Macchu Picchu’ya dönelim. Rehberle buluştuk. Benim yüz senelik öğrenci kimliğinin üzerinde geçerli günlerin tarihi yok. Bu olmaz dedi. E ben master yapıyorum gak guk. Olmaz kardeşim dedi. Zaten öğrenci olmadığım için farkını ödedim mecburen. Wayna Picchu tırmanışı saat ondan sonra. Rehber aldı bizi soktu içeri. Başladık şehir turuna. Girdiğimiz zaman tam gün doğduğu zaman. Burayla da ilgili öyle detay yazacak bir şey yok. Gidip görmek lazım. Akıldışı bir vadinin ortasında, iki sivri dağ arasındaki tepeye adamlar şehir kurmuş. Ne içmişlerse yaramış demek ki. Aklı selim adam bu işlere kalkışmaz. Ama korunaklı bir yer olduğu kesin. Güneş doğmaya başladı. Yükseldikçe ışık oyunları başladı. Her dakika görüntü değişti, renkler değişti. Vadi renklendi canlandı. Yürümeye başladık. Tepede tapınak, soyluların evleri. Aşağıda Condor tapınağı, sıradan vatandaşların evleri. Teraslar çok dik ve ürkütücü. Kenardan kaydın mı şehitsin. Gazi olmak mümkün değil. Komik bir rehberdi. Fena anlatmadı. Bir yerde dedi ki İspanyollar gelince İnkalar kaçtı. Salak bir kız İspanyollar İnkalara tehdit miydi ki diye sorunca ben arkada patladım, güldüm. Herkes döndü bana baktı. Kız baya kötü baktı. Haklı kız. İspanyollar ne tehdit olacak ki. Su tabancası ve tüftükleriyle gelmişlerdi Güney Amerika’ya. Hehe. Neyse. Bu haşmetli dağ şehrini gezmeye devam ettik. İki saatlik turumuz bitince teneffüs başladı. Bir saat dinlendik. Ben şehri biraz daha turladım. Sonra Wayna Picchu giriş kapısına yollandım.

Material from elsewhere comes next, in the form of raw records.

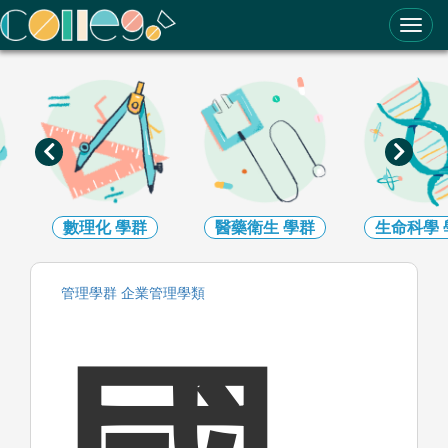
ColleGo! 大學選才與高中育才輔助系統
醫藥衛生
學群
生命科學
學群
生物資源
管理
學群
企業管理
學類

Kaydımızı yaptırıp başladık yürümeye. Başlangıç fena değil. Ama o sipsivri dağın yamacına gelince insan bir ürküyor. Bazı kenarlar benim başımı döndürdü. Önüme baka baka çıktım merdivenleri. Bir noktada kalp duracak sandım ama devam ettim. Bir iki mola derken tepeye vardım. Manzara haliyle acaip. Tam kartal yuvası. Her yere hakim. Etrafta dağlar, vadide akarsular. Zaten çıkan beş dakika durmuyor. En tepedeki kayalarda yayıyor. Kimisi o yüksekte kayaların üstünde hoplaya zıplaya fotoğraf çektiriyor. Ben katılmadım o arkadaşlara. Bir saat kadar takıldım. Etrafı seyrettim. Güneşin tadını çıkarttım ve tabiki soluklandım. İniş sıkıntısız oldu. Acelesiz indim. Şehre döndüğümde saat biri geçmişti. Akşam beşe kadar vakit olunca gittim yanımda getirdiğim sandviçlik malzemelerden öğle yemeğimi hazırladım. Kafeteryalar mevcut ama sağlam geçiriyorlar. Bir iki giriş çıkış daha yaptım şehre. Günbatımında bu sefer güneş tam aksi taraftan geliyordu haliyle. Bu sefer renkler bir başka oldu. Kesinlikle tam gün geçirmek lazım burada. Kalbim dayanır diyen mutlaka Wayna Picchu yapsın, sonra da direnip akşamüstüne kadar takılsın. Dört günlük İnka Yolu Yürüyüşü bana göre değildi ama kimden dinlediysem çok güzel olduğunu söylediler. Ben o kadar yürümem o yüksekliklerde. Akşamı ettik, geri dönüş vakti geldi. Otobüsle Agua Calientes’e dönüş. Raicinin üç katına yemek. Tren ve minibüs yolculuğu. Tur firması bizi almadığı için bir de taksi derken hostele vardık. Yastığı görünce havada uyudum.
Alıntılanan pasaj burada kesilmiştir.